Could you copy out every line of the data where the word "that" occurs?

§ INPUT MATERIAL
>>>>

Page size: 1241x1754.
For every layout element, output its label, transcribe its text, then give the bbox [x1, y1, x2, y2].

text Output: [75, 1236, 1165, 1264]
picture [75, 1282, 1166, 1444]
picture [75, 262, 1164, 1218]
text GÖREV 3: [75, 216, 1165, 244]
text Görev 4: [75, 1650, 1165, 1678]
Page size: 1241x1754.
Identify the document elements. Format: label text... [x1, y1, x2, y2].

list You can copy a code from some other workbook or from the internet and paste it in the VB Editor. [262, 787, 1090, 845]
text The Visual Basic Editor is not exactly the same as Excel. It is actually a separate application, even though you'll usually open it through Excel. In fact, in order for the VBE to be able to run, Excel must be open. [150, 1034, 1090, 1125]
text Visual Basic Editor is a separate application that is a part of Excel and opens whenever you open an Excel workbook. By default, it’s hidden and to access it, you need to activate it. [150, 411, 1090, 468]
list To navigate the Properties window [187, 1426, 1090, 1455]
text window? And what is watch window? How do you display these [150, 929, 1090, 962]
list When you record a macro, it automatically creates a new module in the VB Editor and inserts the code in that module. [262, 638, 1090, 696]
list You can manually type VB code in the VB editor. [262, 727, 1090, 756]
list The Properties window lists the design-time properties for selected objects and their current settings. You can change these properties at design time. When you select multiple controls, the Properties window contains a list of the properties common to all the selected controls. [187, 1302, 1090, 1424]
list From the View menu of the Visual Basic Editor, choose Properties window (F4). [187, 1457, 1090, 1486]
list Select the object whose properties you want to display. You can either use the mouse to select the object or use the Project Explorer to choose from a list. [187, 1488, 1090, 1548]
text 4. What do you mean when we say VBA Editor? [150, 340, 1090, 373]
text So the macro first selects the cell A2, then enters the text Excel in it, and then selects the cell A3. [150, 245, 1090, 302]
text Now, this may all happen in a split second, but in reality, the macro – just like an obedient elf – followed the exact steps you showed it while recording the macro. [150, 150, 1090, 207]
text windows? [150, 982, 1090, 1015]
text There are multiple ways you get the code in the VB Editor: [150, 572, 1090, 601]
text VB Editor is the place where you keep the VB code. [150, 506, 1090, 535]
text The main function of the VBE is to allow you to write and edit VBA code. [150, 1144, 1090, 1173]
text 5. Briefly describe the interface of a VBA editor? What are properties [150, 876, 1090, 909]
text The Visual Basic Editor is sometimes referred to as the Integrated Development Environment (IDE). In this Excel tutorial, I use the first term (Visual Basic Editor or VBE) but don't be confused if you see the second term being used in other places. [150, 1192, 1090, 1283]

<<<<

§ WRITTEN SOLUTION
text Visual Basic Editor is a separate application that is a part of Excel and opens whenever you open an Excel workbook. By default, it’s hidden and to access it, you need to activate it. [150, 411, 1090, 468]
list When you record a macro, it automatically creates a new module in the VB Editor and inserts the code in that module. [262, 638, 1090, 696]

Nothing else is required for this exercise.